Fundamentals are a crutch for the talentless

Fruit Ninja
03-18-2010, 03:33 AM
Fundamentals are a crutch for the talentless

This statement is pure bullshit. Do you even watch the NBA, well i have for over 20 years now. The players that come out of college and dominate right fromt he start are the minority. There are good players, no doubt, but it still takes a while for them to get theri fundamentals down. Its absolutely true. You see players coming into the NBA from college that have very limited perimeter game. It takes them a few seasons to get it down.

Guys like, Dwight Howard who is still learning the fundamentals of an offensive game. I wouldnt say he's talentless because he carried his team into the NBA Finals last year. Andrew Bynum is another guy that is young and is taking a few years to get his fundamentals down. Them 2 guys are by no means talentless. Andrew Bynum has been working with Kareem Abdul Jabbar learning the fundamentls still in his 5th year and if you seen some of his post moves he's been doing lately all you can say is wow.

Give my last example Tyreke Evans, He's a fucking beast so much talent, but he plays at times out of control and he needs to get his perimeter game up a bit. I was watching the game the other night and the Kings announcers kept talking about him getting the fundamentals down. If he's talentless then wow, Dude nearly had a triple double on the Lakers 2 days ago.

Tribal Warfare
03-18-2010, 05:34 AM
The fundamentally sound player because of college is a total myth IMO.

Tim Duncan is the patriarch of what a coach can do if given the time to coach a player to their full potential. Just played basketball, because his first love Swimming was dashed because the town's Olympic pool was destroyed. He was good enough to get a scholarship at Wake Forest, and was coached up to the player he is today.

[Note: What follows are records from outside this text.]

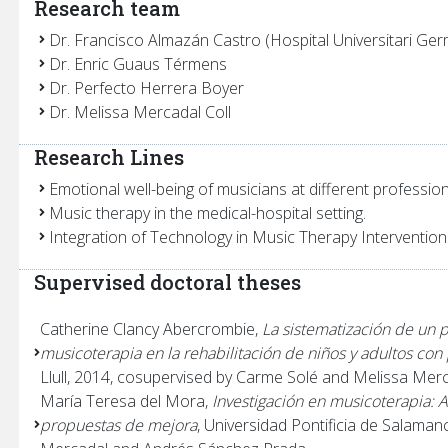
Research team
Dr. Francisco Almazán Castro (Hospital Universitari Germ
Dr. Enric Guaus Térmens
Dr. Perfecto Herrera Boyer
Dr. Melissa Mercadal Coll
Research Lines
Emotional well-being of musicians at different professiona
Music therapy in the medical-hospital setting.
Integration of Technology in Music Therapy Intervention
Supervised doctoral theses
Catherine Clancy Abercrombie,
La sistematización de un pr
musicoterapia en la rehabilitación de niños y adultos con 
Llull, 2014, cosupervised by Carme Solé and Melissa Merc
María Teresa del Mora,
Investigación en musicoterapia: An
propuestas de mejora
, Universidad Pontificia de Salama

The game has gone downhill ever since Garnett made the splash from high school to the pros, he and Lebron are very rare cases because they are physical freaks. Though Lebron is even more fascinating, because he was the most technically skilled player I've seen come up to the pros without going to college. The greatest player of all time Michael Jordan, needed time in Dean Smith's system to work the problems out his game. As a teacher, fundamentals are key to becoming good to great.